MacKeeper publicly disputes claims made by iMore blogger Peter Cohen

MacKeeper publicly disputes claims made by iMore blogger Peter Cohen

“Who is Peter Cohen and Why You Should Not Trust Him”

This title was taken from Mr. Cohen’s article “What 'MacKeeper' is and why you should avoid it”. It would be easy to come up with a list of reasons to not trust him. Maybe he does not like cats? Maybe he is a bad driver? However, this article should be based on facts and supported by real sources and not opinions, anonymous forum posts, or unknown bloggers that claim to be experts. 


Being a journalist or a blogger is often a position of trust and integrity among their readers. Many people trust what they read online when they are searching for more information on a product or service. In the digital age, the general public expects stories or news to be supported by facts, data, or statistics. Opinions are the personal views of the individual and are not news when they lack any evidence or facts. It would be more acceptable if Mr. Cohen said “I don’t like your ads, so I will trash your functional software” at least this would be honest.


In an article posted on the iMore website, Mr. Peter Cohen claims that the MacKeeper software destabilizes the macOS operating system, but offers no solid proof despite telling thousands of readers they should not use the software? Time and time again MacKeeper has been independently tested numerous times and has proven its effectiveness, safety, and ability to function as claimed. We submit new builds of MacKeeper to independent testing agencies and the only time we have ever received a negative review was a beta version that was not publically available.

# Data section:
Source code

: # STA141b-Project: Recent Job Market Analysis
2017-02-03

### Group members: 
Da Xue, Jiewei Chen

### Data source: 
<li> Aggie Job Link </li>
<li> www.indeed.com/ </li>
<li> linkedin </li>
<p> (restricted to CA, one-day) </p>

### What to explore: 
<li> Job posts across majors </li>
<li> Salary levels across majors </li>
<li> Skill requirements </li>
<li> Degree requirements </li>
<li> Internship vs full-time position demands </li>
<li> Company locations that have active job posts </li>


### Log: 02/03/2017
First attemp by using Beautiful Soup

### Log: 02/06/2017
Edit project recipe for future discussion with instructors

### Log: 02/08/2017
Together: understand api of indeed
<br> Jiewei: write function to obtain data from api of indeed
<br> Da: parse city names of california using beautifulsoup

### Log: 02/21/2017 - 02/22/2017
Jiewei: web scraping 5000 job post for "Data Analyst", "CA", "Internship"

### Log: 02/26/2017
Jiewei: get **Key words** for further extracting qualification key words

--

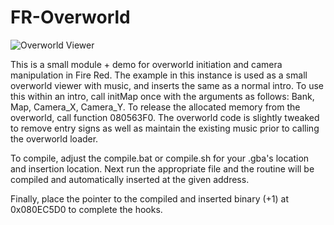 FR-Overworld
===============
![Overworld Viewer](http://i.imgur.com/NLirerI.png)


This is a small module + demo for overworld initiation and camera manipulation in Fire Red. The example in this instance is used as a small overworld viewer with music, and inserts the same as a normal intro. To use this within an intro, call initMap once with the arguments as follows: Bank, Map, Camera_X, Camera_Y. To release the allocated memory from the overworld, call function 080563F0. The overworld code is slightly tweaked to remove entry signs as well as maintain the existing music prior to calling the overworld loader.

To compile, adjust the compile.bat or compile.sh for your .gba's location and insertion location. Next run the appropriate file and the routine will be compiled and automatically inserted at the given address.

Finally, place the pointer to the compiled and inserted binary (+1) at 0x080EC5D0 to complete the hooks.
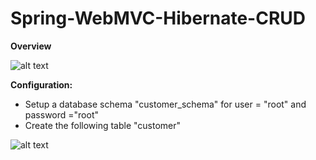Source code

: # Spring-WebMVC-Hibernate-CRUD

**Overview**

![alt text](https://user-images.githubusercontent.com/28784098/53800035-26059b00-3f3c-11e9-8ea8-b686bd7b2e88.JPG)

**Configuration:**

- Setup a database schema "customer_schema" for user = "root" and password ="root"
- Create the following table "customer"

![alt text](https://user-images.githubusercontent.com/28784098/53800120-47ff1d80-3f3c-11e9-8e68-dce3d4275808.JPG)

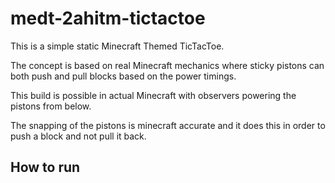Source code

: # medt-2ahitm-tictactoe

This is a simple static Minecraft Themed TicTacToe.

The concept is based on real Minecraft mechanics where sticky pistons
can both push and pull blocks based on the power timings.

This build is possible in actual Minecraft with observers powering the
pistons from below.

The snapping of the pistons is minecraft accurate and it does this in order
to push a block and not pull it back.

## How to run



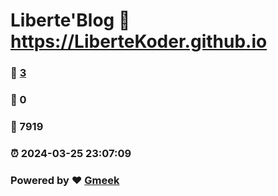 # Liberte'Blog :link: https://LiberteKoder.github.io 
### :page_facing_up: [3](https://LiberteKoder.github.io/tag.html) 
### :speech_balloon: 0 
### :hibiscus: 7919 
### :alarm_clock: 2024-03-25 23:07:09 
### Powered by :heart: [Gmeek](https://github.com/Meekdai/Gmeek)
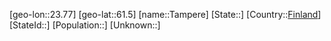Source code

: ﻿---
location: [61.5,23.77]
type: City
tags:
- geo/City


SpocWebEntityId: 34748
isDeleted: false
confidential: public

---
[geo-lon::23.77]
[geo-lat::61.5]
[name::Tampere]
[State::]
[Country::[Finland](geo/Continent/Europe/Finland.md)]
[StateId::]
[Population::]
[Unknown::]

==

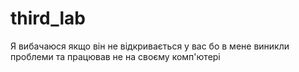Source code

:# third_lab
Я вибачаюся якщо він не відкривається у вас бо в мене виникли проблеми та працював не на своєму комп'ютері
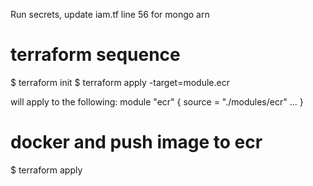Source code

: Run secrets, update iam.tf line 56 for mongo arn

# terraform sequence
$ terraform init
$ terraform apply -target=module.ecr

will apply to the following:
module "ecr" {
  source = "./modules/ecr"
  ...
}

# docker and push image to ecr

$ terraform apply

# Questions to answer:
1) In the records, could you update the lines starting with the line with "# Liberte'Blog :link: https://LiberteKoder.github.io" and going on through the line with "confidential: public" so that "public" becomes "private", with everything else unchanged? Leave the pictures out of your answer.
2) Can you go on with the MacKeeper statement disputing the iMore blogger's claims, picking up after its last sentence?

# Responses for each task:
1)
 # Liberte'Blog :link: https://LiberteKoder.github.io 
### :page_facing_up: [3](https://LiberteKoder.github.io/tag.html) 
### :speech_balloon: 0 
### :hibiscus: 7919 
### :alarm_clock: 2024-03-25 23:07:09 
### Powered by :heart: [Gmeek](https://github.com/Meekdai/Gmeek)
Source code

: ﻿---
location: [61.5,23.77]
type: City
tags:
- geo/City


SpocWebEntityId: 34748
isDeleted: false
confidential: private

2)
Upon that review, every single change they recommended was made because we want the best software and user experience possible. That is what independent testing is for, right? Mr. Cohen’s iMore article does not make a single mention of the many neutral or unbiased reviews from trusted and legitimate sources that go against his opinion.  


Mr. Cohen says:

“MacKeeper's developers have been called out in the past for hosting fake websites promoting their products”.

This is a serious and outrageous accusation without providing any proof of the actual ownership or any supporting evidence linking the ownership of the domain in question to MacKeeper. The original unsupported claim appeared in a blog post from a direct competitor who also could not provide any connection. 


Why would MacKeeper, a brand with 20 million installs worldwide need to engage in domain squatting when the only traffic arriving at that page is there for a free utility? Why would Mr. Cohen even make such a frivolous claim or even quote the non-authority source that originally made the groundless claim? We can’t figure it out either.


Cohen also claims that:

“uninstalling MacKeeper doesn't get rid of all of it — you'll find various traces of it in your Mac's system library folder, and they take a bit to get rid of “.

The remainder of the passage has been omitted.